[Data extracted from a collection]
/---
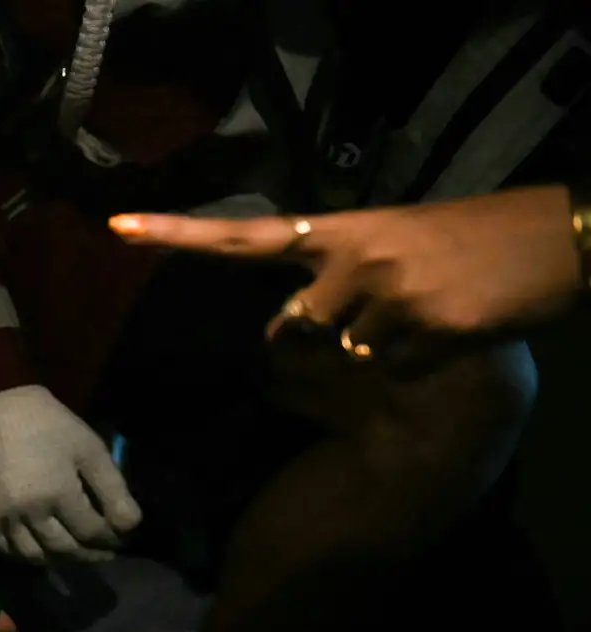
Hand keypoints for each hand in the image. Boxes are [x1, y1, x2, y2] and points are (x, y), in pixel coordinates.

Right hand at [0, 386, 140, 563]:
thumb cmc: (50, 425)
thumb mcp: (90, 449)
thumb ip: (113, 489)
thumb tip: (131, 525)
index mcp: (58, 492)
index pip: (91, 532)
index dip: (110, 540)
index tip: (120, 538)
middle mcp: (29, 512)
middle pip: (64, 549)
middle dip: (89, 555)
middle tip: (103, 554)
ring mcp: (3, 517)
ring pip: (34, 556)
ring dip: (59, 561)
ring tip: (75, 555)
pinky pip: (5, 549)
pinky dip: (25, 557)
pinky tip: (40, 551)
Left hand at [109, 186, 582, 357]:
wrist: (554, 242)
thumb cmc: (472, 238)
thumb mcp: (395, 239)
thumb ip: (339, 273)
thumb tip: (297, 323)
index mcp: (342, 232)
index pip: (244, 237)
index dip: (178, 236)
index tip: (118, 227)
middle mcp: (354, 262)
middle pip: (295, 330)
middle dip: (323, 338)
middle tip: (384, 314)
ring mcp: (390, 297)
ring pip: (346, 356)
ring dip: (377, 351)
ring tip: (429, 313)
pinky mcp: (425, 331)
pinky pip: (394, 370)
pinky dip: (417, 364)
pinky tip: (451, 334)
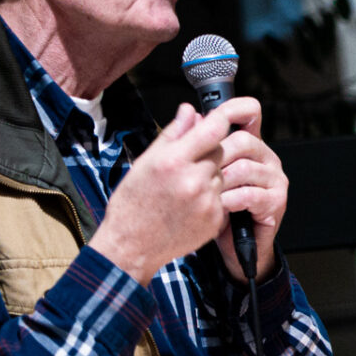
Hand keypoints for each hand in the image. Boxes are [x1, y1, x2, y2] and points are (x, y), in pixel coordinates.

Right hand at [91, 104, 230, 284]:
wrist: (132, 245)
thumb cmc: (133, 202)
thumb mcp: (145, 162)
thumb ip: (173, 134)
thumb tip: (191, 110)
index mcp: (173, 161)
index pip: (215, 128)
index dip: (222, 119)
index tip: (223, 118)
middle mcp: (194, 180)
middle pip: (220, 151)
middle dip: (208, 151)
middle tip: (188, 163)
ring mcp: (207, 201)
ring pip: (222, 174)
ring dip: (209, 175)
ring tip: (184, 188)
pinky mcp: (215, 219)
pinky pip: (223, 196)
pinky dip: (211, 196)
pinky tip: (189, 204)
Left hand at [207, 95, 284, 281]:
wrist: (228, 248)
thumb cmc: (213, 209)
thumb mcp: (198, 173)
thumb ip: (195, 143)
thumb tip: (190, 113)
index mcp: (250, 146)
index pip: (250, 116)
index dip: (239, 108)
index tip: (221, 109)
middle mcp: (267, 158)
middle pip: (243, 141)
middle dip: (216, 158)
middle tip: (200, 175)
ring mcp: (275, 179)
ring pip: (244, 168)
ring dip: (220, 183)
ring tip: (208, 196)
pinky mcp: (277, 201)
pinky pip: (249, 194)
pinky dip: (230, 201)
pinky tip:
\---
/---
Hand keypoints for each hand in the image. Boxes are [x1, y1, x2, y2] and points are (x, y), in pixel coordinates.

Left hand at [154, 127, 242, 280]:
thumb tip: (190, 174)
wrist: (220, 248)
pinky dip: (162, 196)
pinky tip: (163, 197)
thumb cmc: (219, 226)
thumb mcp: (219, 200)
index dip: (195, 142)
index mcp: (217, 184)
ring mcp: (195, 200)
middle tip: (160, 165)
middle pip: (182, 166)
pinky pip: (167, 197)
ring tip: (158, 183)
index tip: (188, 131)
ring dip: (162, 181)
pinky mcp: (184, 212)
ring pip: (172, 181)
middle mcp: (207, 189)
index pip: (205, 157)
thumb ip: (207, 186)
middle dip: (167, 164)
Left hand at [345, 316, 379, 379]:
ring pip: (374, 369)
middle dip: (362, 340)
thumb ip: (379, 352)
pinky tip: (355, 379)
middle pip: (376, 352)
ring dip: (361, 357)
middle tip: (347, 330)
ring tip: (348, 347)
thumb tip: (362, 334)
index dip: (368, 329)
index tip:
\---
/---
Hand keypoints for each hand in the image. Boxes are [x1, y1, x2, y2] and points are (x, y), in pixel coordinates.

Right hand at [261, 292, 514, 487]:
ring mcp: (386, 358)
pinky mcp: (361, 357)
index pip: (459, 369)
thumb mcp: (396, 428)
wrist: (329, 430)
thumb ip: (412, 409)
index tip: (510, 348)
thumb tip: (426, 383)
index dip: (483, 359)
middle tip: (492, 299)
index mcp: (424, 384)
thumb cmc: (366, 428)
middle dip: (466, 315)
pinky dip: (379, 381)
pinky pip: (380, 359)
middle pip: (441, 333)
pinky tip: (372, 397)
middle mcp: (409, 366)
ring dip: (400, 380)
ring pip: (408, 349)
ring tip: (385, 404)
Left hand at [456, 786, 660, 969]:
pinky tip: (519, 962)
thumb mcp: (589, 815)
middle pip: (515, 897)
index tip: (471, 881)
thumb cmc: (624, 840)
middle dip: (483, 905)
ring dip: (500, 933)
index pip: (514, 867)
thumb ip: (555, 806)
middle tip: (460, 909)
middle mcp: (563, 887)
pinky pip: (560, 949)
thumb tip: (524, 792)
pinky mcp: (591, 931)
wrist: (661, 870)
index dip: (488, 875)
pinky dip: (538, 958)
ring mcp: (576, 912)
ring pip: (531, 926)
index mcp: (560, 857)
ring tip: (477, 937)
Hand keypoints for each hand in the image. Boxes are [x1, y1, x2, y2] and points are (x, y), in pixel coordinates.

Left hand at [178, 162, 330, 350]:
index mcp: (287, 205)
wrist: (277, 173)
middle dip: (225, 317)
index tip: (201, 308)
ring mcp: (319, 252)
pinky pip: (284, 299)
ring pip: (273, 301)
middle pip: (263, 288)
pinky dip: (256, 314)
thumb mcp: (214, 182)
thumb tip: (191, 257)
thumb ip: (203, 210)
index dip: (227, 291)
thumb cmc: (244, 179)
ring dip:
\---
Goal of the exercise: Each line of the entries above that contains "wrist" must be copied into the answer.

Output for this task:
wrist: (554, 242)
wrist: (132, 245)
wrist: (228, 248)
wrist: (220, 248)
wrist: (329, 430)
wrist: (661, 870)
wrist: (277, 173)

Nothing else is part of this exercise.